### PROBLEM DETAILS:
Among the entries below, copy only the span from the line containing "TS_016: 24 -> 21" through the line containing "μ: 60 -> 78". Do so exactly, and skip the pictures.

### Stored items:
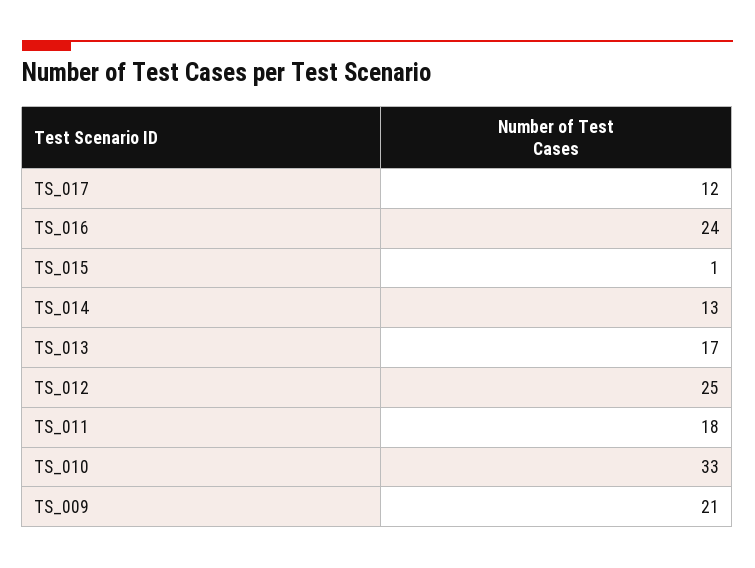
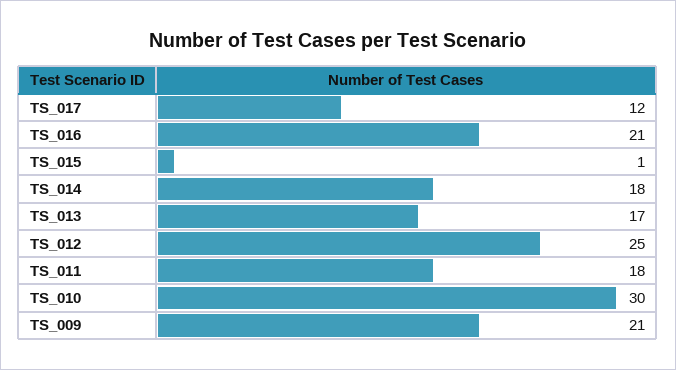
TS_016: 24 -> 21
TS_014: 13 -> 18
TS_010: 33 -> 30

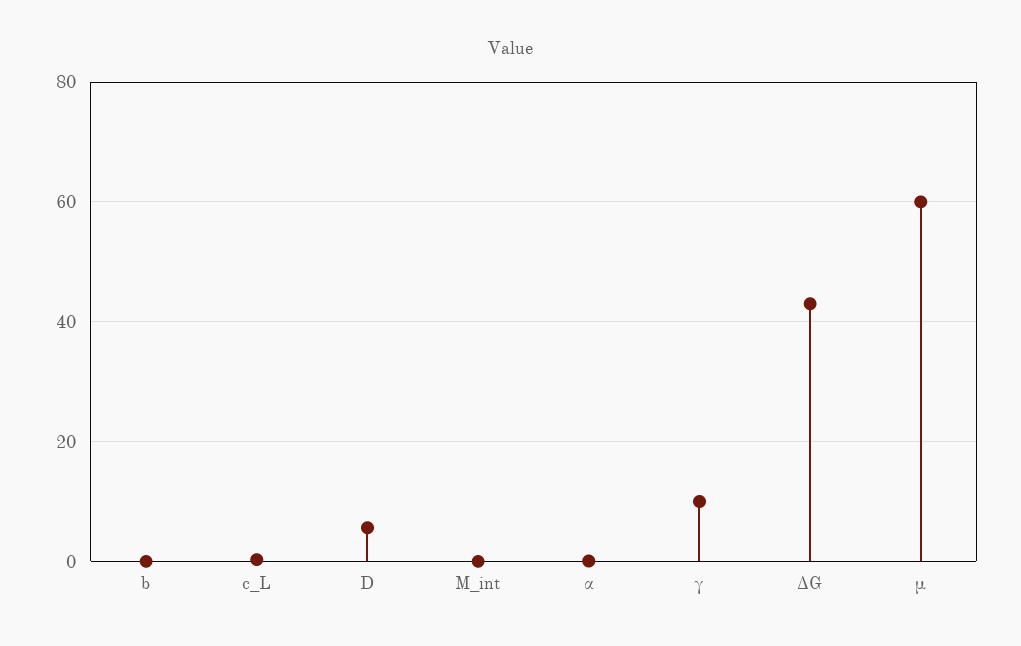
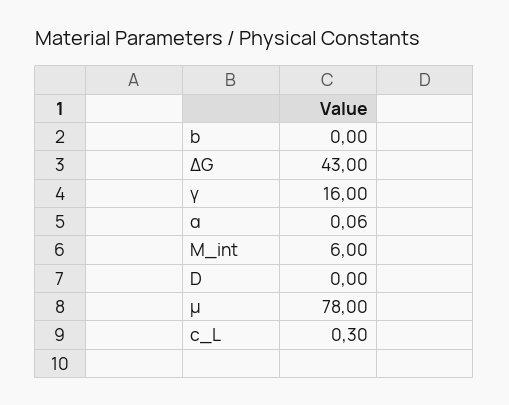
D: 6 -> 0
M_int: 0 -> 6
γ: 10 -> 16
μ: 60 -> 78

---

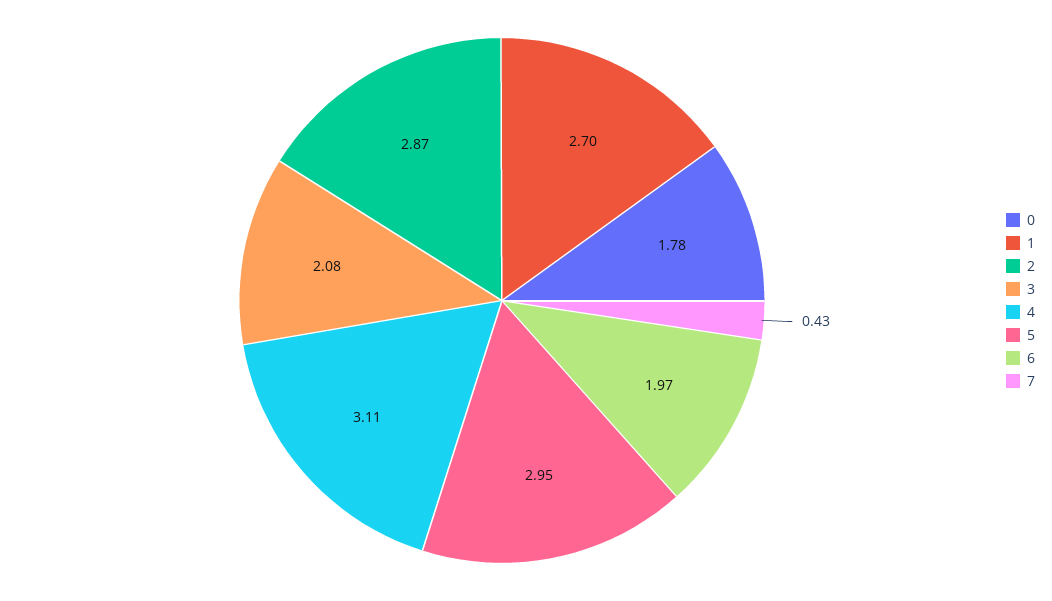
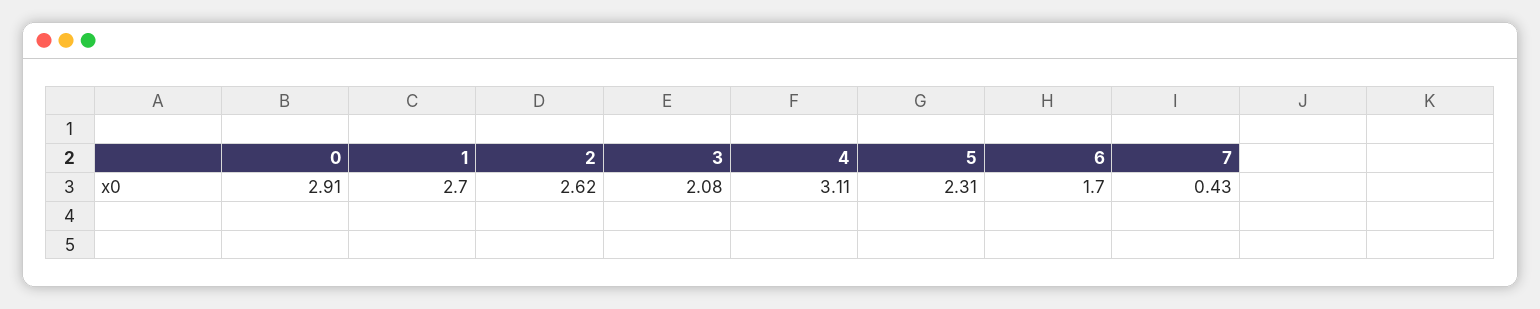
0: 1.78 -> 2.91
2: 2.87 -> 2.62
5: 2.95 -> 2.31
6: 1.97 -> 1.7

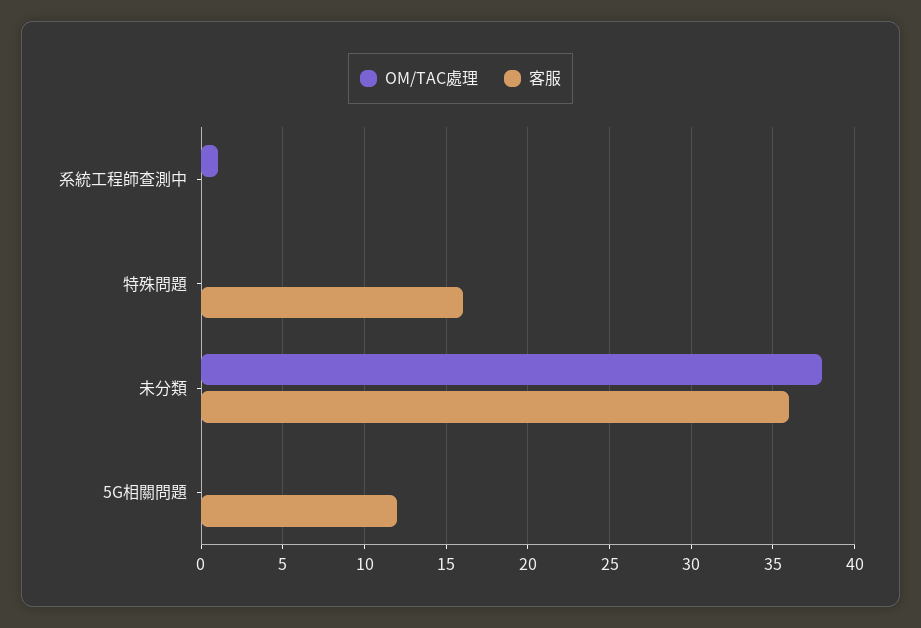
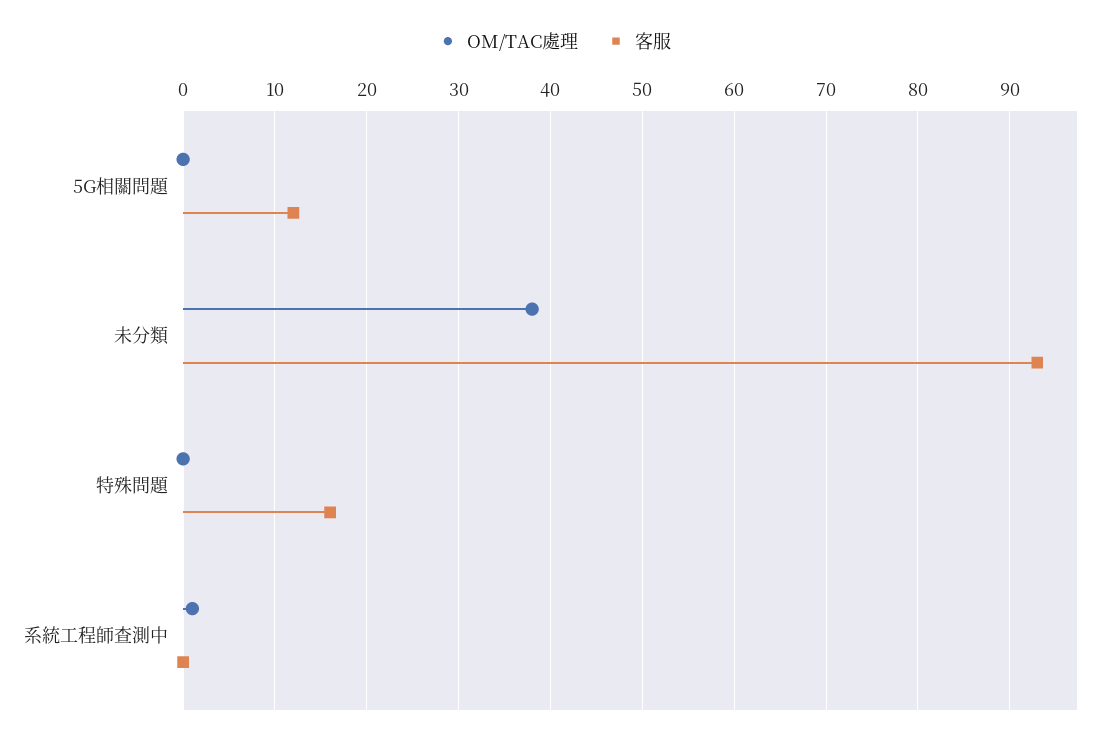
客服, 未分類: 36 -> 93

### RESULT:
TS_016: 24 -> 21
TS_014: 13 -> 18
TS_010: 33 -> 30

D: 6 -> 0
M_int: 0 -> 6
γ: 10 -> 16
μ: 60 -> 78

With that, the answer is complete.